15 thoughts on “The Fairy Chimneys of Kandovan, Iran”

  1. Imagining those kind of structured houses in desert areas like in Pakistan and Iran, I fear what the people inside end up when a devastating earthquake shake then down.

  2. Hi Audrey, yes the tragic aftermath of the recent earthquake in Iran is still unfolding as you know, with the death count going up. Our thoughts go to them. I may disagree with Iran’s official policies but the loss of innocent lives in natural disasters like this is tragic.
    Fantastic panorama image, thanks for the article

  3. I had no clue that Iran had fairy chimneys. Visiting them in Cappadocia, Turkey was an amazing site to see! I’d love to visit Iran but doubt that will happen any time in the near future…

  4. What an exquisite corner of the world, untouched by ‘civilization’. The beauty of the structures, for me, was its ‘hand made’ quality, fashioned out of stone, wood and mud, and exquisite in its imperfections. Thank you for sharing this.
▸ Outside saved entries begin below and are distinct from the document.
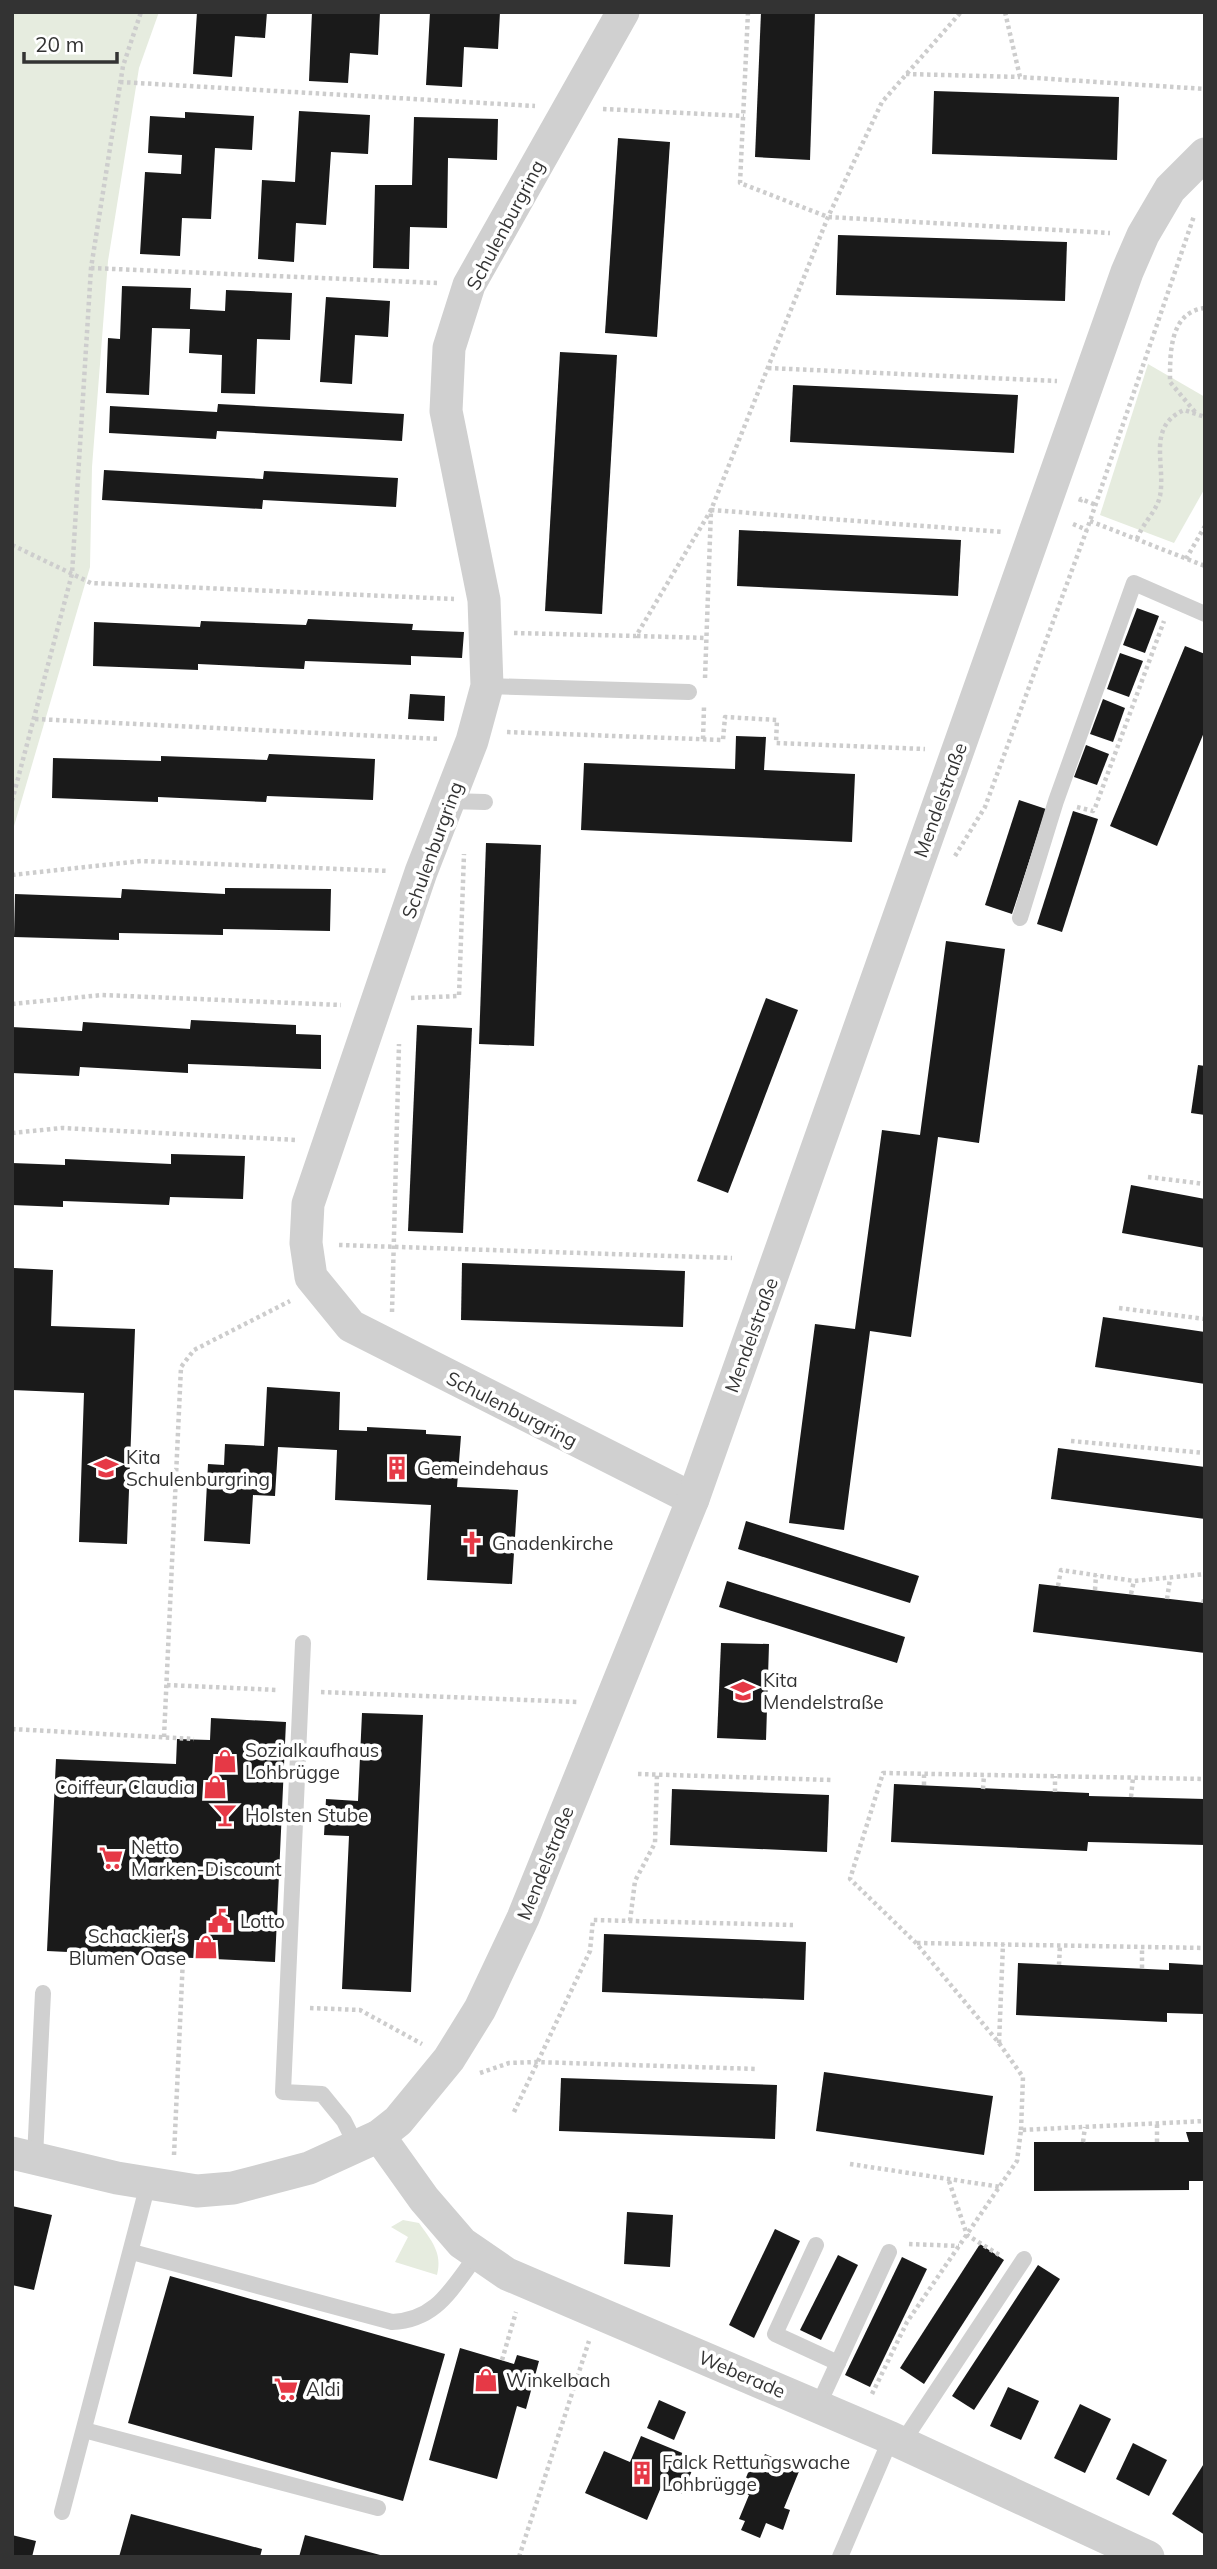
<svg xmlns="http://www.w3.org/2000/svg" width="1217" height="2569" viewBox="0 0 1217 2569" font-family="Mulish,sans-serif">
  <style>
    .green { fill: #e6ecdf }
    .building { fill: #1a1a1a }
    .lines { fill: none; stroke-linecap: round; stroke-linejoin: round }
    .path { stroke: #cdcdcd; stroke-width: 4.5; stroke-dasharray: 3.5 3.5; stroke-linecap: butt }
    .service { stroke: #d0d0d0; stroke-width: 16 }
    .minor { stroke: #d0d0d0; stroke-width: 33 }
    .labels { text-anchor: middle; stroke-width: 7; stroke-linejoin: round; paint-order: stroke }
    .street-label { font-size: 19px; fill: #333; stroke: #fff }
    .poi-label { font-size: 19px; fill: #333; stroke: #fff; text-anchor: start }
  </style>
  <rect width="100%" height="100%" fill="#fff"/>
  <g class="green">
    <path d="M12,12H159L139,68L108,261L92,467L90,567L12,833Z"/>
    <path d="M1148,364L1205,397V488L1174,543L1100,515Z"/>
    <path d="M403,2220L419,2223C431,2240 443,2253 437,2275L395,2262L408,2237L391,2227Z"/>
  </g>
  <g class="building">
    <path d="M197,12H267L265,38L235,36L232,77L193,74Z"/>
    <path d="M312,12H380L378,55L350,53L348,83L309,81Z"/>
    <path d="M430,12H500L498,49L464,47L462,87L426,85Z"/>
    <path d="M761,12H815L810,160L755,157Z"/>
    <path d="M934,91L1119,97L1117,160L932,154Z"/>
    <path d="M299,111L370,115L368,154L331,152L326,225L296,223L294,262L258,259L262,180L295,182Z"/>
    <path d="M185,112L254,116L252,150L215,148L211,219L182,218L180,256L140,254L145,172L181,174L182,155L148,153L150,116L185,118Z"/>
    <path d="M414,117L498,119L497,160L448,158L447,228L410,227L409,269L373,268L375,185H412Z"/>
    <path d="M618,138L670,142L657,337L605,333Z"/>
    <path d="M838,235L1067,242L1065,301L836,295Z"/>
    <path d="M122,286L191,288L190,309L225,311L226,290L292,293L290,340L257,339L255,394L221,393L222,355L189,353L190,329L152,328L149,395L106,393L108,338L120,339Z"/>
    <path d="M326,297L390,301L388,337L355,335L352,384L320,382Z"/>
    <path d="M560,352L617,355L602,614L545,611Z"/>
    <path d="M793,385L1018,395L1014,453L790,442Z"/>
    <path d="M218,404L404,414L402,441L217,431L216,439L109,433L110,406L217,412Z"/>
    <path d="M104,470L263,479L264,471L398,478L396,507L263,500L262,509L102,500Z"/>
    <path d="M739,530L961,540L958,596L737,586Z"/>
    <path d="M1137,608L1159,616L1145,653L1123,645Z"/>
    <path d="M308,619L413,624L412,630L464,632L462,658L411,656V665L305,661L304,669L198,664V670L93,666L94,622L200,627L201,621L306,625Z"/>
    <path d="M1185,646L1205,654V730L1157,846L1110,826Z"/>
    <path d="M1120,653L1143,661L1129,697L1107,689Z"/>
    <path d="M410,694L445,696L444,721L408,719Z"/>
    <path d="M1103,699L1125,708L1113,742L1090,734Z"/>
    <path d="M736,736L766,737L764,770L855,774L852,842L581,830L584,763L735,769Z"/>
    <path d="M1086,745L1109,754L1097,785L1074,777Z"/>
    <path d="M269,754L375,759L373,800L267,796L266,802L158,797V802L52,798L53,758L161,761V756L267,760Z"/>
    <path d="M1019,800L1046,809L1012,914L985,905Z"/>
    <path d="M1073,811L1098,819L1062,932L1037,924Z"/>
    <path d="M486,843L541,845L534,1046L479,1044Z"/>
    <path d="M225,888L331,889L330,931L223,929V935L119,933V940L14,937L15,894L121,898L122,889L225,894Z"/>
    <path d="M946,941L1005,949L979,1143L938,1137L911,1337L870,1331L844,1530L789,1523L815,1324L855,1329L882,1130L920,1135Z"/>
    <path d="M766,998L798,1010L728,1193L697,1181Z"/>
    <path d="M191,1020L296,1025V1034L321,1035V1069L188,1064V1073L80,1067L79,1076L12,1073V1027L82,1031L83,1022L190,1029Z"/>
    <path d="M417,1025L472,1028L463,1233L408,1231Z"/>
    <path d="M1198,1065L1205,1066V1115L1191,1113Z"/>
    <path d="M171,1154L245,1156L243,1199L170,1197L169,1205L63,1201V1207L12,1205V1163L65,1165V1159L171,1164Z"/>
    <path d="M1131,1185L1205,1199V1248L1122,1233Z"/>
    <path d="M462,1263L685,1271L683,1327L461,1320Z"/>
    <path d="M14,1268L53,1270L51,1326L135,1329L127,1544L79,1542L84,1393L12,1390Z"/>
    <path d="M1103,1317L1205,1332V1384L1095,1367Z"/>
    <path d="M267,1387L340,1392L339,1430L367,1431V1427L426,1430V1434L461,1436L457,1487L518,1490L512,1584L427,1580L431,1505L335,1500L337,1450L278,1447L275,1496L253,1495L250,1544L204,1541L208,1464L224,1465L225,1444L264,1446Z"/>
    <path d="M1058,1448L1205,1467V1519L1051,1499Z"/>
    <path d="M746,1521L919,1576L910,1603L738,1549Z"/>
    <path d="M727,1581L905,1637L897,1663L719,1607Z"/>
    <path d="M1039,1584L1205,1603V1653L1033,1632Z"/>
    <path d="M721,1643L769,1644L766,1740L717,1738Z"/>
    <path d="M362,1713L423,1715L411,1992L342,1989L349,1836L324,1835L326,1799L358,1801Z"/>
    <path d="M211,1718L286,1722L275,1962L47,1951L56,1759L176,1764L177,1739L210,1740Z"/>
    <path d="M894,1784L1089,1793V1796L1205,1799V1845L1088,1842L1087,1851L891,1842Z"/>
    <path d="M672,1789L829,1795L827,1852L670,1845Z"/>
    <path d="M604,1934L806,1942L804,2000L602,1992Z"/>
    <path d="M1018,1963L1169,1970V1963L1205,1965V2014L1167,2013V2022L1016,2015Z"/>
    <path d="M824,2072L993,2096L984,2155L816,2131Z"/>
    <path d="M561,2078L777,2085L775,2139L559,2131Z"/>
    <path d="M1186,2132H1205V2181H1189V2190L1034,2191V2142H1189Z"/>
    <path d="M12,2206L52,2215L34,2290L12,2285Z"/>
    <path d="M627,2212L673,2215L670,2267L624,2264Z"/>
    <path d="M775,2229L800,2241L754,2338L729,2325Z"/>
    <path d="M980,2244L1004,2260L924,2384L900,2368Z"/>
    <path d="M838,2255L858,2265L821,2340L800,2330Z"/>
    <path d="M902,2257L927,2269L870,2387L845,2375Z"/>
    <path d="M1038,2265L1060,2279L974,2410L952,2396Z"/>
    <path d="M170,2276L445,2354L403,2501L128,2423Z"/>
    <path d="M460,2348L514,2364L517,2355L539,2361L526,2409L517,2406L497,2479L429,2460Z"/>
    <path d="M1008,2387L1039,2401L1021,2440L990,2426Z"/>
    <path d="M659,2400L686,2412L674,2440L647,2428Z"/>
    <path d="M1080,2404L1111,2419L1085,2473L1054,2458Z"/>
    <path d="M641,2436L697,2459L682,2494L662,2485L647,2520L585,2493L604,2451L630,2462Z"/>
    <path d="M1133,2443L1167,2460L1149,2496L1116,2479Z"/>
    <path d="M765,2454L800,2469L784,2508L790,2510L783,2530L766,2523L760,2538L741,2530L745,2521L739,2519L749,2495L740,2492L750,2468L758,2471Z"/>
    <path d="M1205,2462V2535L1172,2514Z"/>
    <path d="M131,2514L262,2549L260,2557H119Z"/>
    <path d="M12,2535L36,2541L32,2557H12Z"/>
    <path d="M305,2535L384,2556V2557H299Z"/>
  </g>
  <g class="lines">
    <g class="path">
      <path d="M748,12L740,183L828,217L1110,233"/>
      <path d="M1005,12L1020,77L1205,89"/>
      <path d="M906,74L1020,77"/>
      <path d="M120,82L535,106"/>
      <path d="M603,109L744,116"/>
      <path d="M91,268L437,283"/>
      <path d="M768,368L1057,381"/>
      <path d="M1195,412L1170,382C1170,354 1169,312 1205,308"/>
      <path d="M1080,502L1081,499L1096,505"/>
      <path d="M1090,521L1205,566"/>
      <path d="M1073,524L1087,530"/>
      <path d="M1137,539C1142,524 1157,511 1160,496C1166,464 1146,427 1184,410L1205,417"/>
      <path d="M12,545L91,583L454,599"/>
      <path d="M1186,559L1205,526"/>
      <path d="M514,633L636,636L711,510L828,217L882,102L961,12"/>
      <path d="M637,636L707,638"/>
      <path d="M705,678L711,510L1003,532"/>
      <path d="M35,719L440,739"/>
      <path d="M507,732L723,740L725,717L777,720L776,743L925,749"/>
      <path d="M703,739L704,707"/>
      <path d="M12,801L72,574L91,268L123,66L141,12"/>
      <path d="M1077,807L1093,811L1095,808L1164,621"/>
      <path d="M955,856L985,807L1090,521L1194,216"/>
      <path d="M12,875L141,861L389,871"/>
      <path d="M411,998L459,996L464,854"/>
      <path d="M12,1004L102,995L341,1005"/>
      <path d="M12,1133L62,1128L297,1140"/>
      <path d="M1148,1177L1205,1184"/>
      <path d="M339,1245L732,1258"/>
      <path d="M1119,1308L1205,1319"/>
      <path d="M392,1312L399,1044"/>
      <path d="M1071,1441L1205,1453"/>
      <path d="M1058,1586L1061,1570L1134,1581L1205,1574"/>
      <path d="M1095,1590L1096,1575"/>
      <path d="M1131,1594L1134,1581"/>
      <path d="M1167,1599L1170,1579"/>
      <path d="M1203,1603L1205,1597"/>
      <path d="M167,1685L278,1690"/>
      <path d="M321,1692L578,1702"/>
      <path d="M12,1729L194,1739"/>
      <path d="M164,1737L181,1367L194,1350L290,1301"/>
      <path d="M638,1774L831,1780"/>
      <path d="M924,1785V1774"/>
      <path d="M983,1789L984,1775"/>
      <path d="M1055,1792V1776"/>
      <path d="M1131,1797L1133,1778"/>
      <path d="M630,1921L635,1881L655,1843L657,1774"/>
      <path d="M917,1943L1205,1948"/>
      <path d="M1059,1965L1060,1945"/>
      <path d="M1142,1968V1947"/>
      <path d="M310,2008L360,2010L422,2044"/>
      <path d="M999,2043L1003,1944"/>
      <path d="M480,2073L509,2063L536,2062L757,2069"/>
      <path d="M514,2112L590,1951L593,1920L793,1925"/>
      <path d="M1021,2130L1023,2077L999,2043L916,1943L850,1879L883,1773L1205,1779"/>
      <path d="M1083,2142L1085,2127"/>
      <path d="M1157,2142V2123"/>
      <path d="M174,2155L183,1958"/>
      <path d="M850,2164L1001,2187"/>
      <path d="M949,2181L967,2235L1001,2256"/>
      <path d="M909,2244L959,2246"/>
      <path d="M502,2360L516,2312"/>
      <path d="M872,2394L907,2322L1017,2161L1021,2130L1205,2121"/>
      <path d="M519,2557L589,2341"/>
    </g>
    <g class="service">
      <path d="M487,686L689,692"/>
      <path d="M449,801L485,802"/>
      <path d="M1020,918L1056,801L1134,583L1205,614"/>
      <path d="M303,1643L283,2092L322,2094L344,2121L357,2147"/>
      <path d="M35,2157L43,1993"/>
      <path d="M816,2245L775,2334L838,2363"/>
      <path d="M132,2252L392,2322C438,2320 452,2287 478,2254"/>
      <path d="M818,2406L889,2252"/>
      <path d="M84,2430L378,2508"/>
      <path d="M902,2443L1024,2259"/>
      <path d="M62,2512L148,2184"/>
      <path d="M840,2557L891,2438"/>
    </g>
    <g class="minor">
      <path d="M623,12L469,285L449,348L446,411L484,600L487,686L472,741L421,872L308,1204L306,1243L311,1277L351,1326L693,1499"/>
      <path d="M379,2136L424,2199L462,2243L507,2274L891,2438L1148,2557"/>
      <path d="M12,2153L117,2178L197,2191L233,2188L309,2168L379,2136L398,2121L449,2059L480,2009L523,1918L693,1499L1127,272L1143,235L1170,189L1205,154"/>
    </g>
  </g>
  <defs>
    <g id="school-bare" transform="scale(1.89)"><path d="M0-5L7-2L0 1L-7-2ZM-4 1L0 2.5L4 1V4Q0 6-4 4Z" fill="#e63946" stroke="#fff" stroke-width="2.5" paint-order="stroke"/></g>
    <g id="building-bare" transform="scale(1.89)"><path d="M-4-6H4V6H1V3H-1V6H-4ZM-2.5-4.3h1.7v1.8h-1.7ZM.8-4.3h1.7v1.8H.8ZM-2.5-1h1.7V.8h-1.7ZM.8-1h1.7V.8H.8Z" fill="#e63946" stroke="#fff" stroke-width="2.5" paint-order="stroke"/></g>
    <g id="church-bare" transform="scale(1.89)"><path d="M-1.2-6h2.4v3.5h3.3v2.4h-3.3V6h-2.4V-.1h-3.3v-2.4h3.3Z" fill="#e63946" stroke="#fff" stroke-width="2.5" paint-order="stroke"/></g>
    <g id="shop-bare" transform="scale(1.89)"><path d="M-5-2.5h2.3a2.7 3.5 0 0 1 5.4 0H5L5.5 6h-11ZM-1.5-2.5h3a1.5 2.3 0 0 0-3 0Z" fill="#e63946" stroke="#fff" stroke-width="2.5" paint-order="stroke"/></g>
    <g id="bar-bare" transform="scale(1.89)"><path d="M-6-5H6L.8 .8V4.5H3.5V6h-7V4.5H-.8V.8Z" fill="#e63946" stroke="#fff" stroke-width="2.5" paint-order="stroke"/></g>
    <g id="supermarket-bare" transform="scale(1.89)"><path d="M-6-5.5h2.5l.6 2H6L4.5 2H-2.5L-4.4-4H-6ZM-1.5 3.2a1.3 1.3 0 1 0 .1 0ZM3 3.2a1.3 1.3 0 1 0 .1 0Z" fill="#e63946" stroke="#fff" stroke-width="2.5" paint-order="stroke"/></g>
    <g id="civic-bare" transform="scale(1.89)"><path d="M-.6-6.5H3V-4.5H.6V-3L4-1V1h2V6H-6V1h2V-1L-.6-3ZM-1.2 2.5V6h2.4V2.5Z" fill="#e63946" stroke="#fff" stroke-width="2.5" paint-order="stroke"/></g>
  </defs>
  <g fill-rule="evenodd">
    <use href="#school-bare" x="106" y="1468"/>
    <use href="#building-bare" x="397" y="1468"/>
    <use href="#church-bare" x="472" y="1543"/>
    <use href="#school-bare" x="743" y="1691"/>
    <use href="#shop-bare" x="225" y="1761"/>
    <use href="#shop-bare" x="215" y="1787"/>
    <use href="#bar-bare" x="225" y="1815"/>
    <use href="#supermarket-bare" x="111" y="1858"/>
    <use href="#civic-bare" x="220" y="1921"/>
    <use href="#shop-bare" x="206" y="1947"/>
    <use href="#shop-bare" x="486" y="2380"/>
    <use href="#supermarket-bare" x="286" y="2389"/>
    <use href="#building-bare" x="642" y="2473"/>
  </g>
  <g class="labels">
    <g class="street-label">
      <text transform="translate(505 225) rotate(-62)" y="7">Schulenburgring</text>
      <text transform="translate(940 800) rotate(-70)" y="7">Mendelstraße</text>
      <text transform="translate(432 850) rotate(-70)" y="7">Schulenburgring</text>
      <text transform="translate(751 1335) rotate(-70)" y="7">Mendelstraße</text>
      <text transform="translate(512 1409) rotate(27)" y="7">Schulenburgring</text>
      <text transform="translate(545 1863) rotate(-68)" y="7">Mendelstraße</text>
      <text transform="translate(742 2374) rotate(23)" y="7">Weberade</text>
    </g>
    <g class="poi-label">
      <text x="126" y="1464">Kita<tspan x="126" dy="22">Schulenburgring</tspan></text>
      <text x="417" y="1475">Gemeindehaus</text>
      <text x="492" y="1550">Gnadenkirche</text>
      <text x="763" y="1687">Kita<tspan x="763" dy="22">Mendelstraße</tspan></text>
      <text x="245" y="1757">Sozialkaufhaus<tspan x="245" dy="22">Lohbrügge</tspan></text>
      <text x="195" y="1794" text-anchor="end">Coiffeur Claudia</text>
      <text x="245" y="1822">Holsten Stube</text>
      <text x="131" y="1854">Netto<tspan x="131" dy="22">Marken-Discount</tspan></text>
      <text x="240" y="1928">Lotto</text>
      <text x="186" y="1943" text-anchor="end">Schackier's<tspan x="186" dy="22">Blumen Oase</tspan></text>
      <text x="506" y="2387">Winkelbach</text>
      <text x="306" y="2396">Aldi</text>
      <text x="662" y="2469">Falck Rettungswache<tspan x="662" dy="22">Lohbrügge</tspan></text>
    </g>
  </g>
  <rect width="1217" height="2569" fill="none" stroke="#333333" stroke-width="28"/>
  <path d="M24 52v10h93v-10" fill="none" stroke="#333333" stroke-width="3.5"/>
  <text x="35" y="52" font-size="21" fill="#333333" stroke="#ffffff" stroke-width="5" paint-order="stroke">20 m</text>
</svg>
  5. @Jesse: I didn’t realize there were similar structures and homes in Pakistan. I can only imagine how terrifying it must be to be inside one of these structures during an earthquake. Fortunately, the volcanic ash is much sturdier than mud bricks, so these fairy chimney homes stand up better to earthquakes than mud homes.

    @Paul: Couldn’t agree with you and the sentiment of your comment more. Unfortunately, the death toll keeps rising each time I check the news. And then comes the incredibly difficult task of rebuilding of homes and the lives of survivors. Just so sad.

    @Tony: Kandovan is very unique, visually as well as culturally. Hope you have a chance to visit northwest Iran or central Turkey (where you can see similar structures) one day.

    @Zain: Yes, the natural structure of the homes is unusual and it’s fascinating to see how people have added on or adapted to it.

    @Michael: We had no idea either! It was our guide from Tabriz who recommended driving out to Kandovan to see it. Although right now might not be the best time to visit this region of Iran, I do hope that you have a chance one day. We also loved the Armenian church near the border that is also in this region.

    @Victoria: Glad you enjoyed this! Yes, the imperfections and irregularities – both human-made and natural – are what make scenes like this so interesting.

  6. Fascinating landscape and definitely not where I’d expect to see laundry hanging on the line! I’m glad the people you might are likely ok after the earthquakes.

  7. @Emily: That’s the odd thing about Kandovan – you kind of feel like you’re in the middle of nowhere, but then you see laundry hanging and are reminded it’s an inhabited village. All my research has indicated that Kandovan is likely OK, but villages made from mud bricks further north didn’t fare so well. Keeping the whole region in our thoughts.

  8. It saddens me also on what happened in Iran. It is a country that I have been drawn to for quite sometime now. I only hope that the turmoil quietens down so others can experience this country.

  9. @Elle: Iran is a fascinating country; we really enjoyed our experiences there during three weeks last November. We also sincerely hope that the geo-political tensions in the region calm a bit so that others feel more comfortable visiting.

  10. @Sam: Tabriz was one of our favorite regions that we visited in Iran. Yes, the earthquake was mostly in the villages in the northeast of Tabriz. Very sad.